Dr Fisher said, ‘While the era’s emphasis on silence and strict moral codes could for some be a source of inhibition and dissatisfaction, for many the culture of privacy and innocence was central to fulfilling and pleasurable intimate lives.’

She added, ‘Sexual shyness and ignorance did not always lead to repressed and unhappy sexual experiences in marriage. For some individuals ignorance and sexual shyness made marriage a sexual adventure in which husband and wife gradually discovered how to please each other.’

The research is based on vivid, compelling and frank testimonies from a socially and geographically diverse range of individuals.  It explores a spectrum of sexual experiences, from learning about sex and sexual practice in courtship, to attitudes to the body, marital ideals and birth control.

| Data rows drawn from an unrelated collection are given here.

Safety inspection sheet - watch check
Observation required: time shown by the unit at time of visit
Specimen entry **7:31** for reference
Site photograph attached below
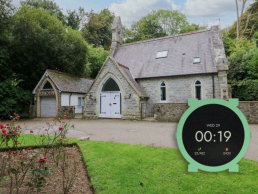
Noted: **0:19**
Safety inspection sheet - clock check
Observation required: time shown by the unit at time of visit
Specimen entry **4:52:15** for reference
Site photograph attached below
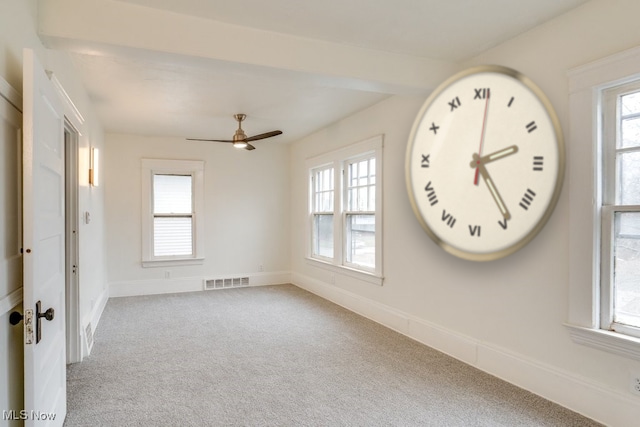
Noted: **2:24:01**
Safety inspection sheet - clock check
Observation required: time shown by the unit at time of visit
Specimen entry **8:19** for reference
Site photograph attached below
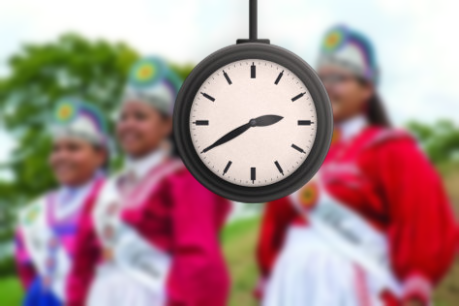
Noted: **2:40**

One interviewee, Colin, was born in 1923 and grew up in care where he “never got told now’t” about sex. He joined the Navy when he was 18 where he received some information about sex in the form of anti-VD advice. In 1947 Colin married a woman he got pregnant, and although he had not envisaged marrying her, the union was a happy.  He said of their sex life, “Were there ‘owt kinky? No…It were just straightforward unadulterated sex…wife were enjoying it and I were enjoying it so why change a good thing?”

The book was published by Cambridge University Press.

Dr Kate Fisher is being interviewed on BBC Radio 4’s Woman’s Hour on Wednesday 20 October.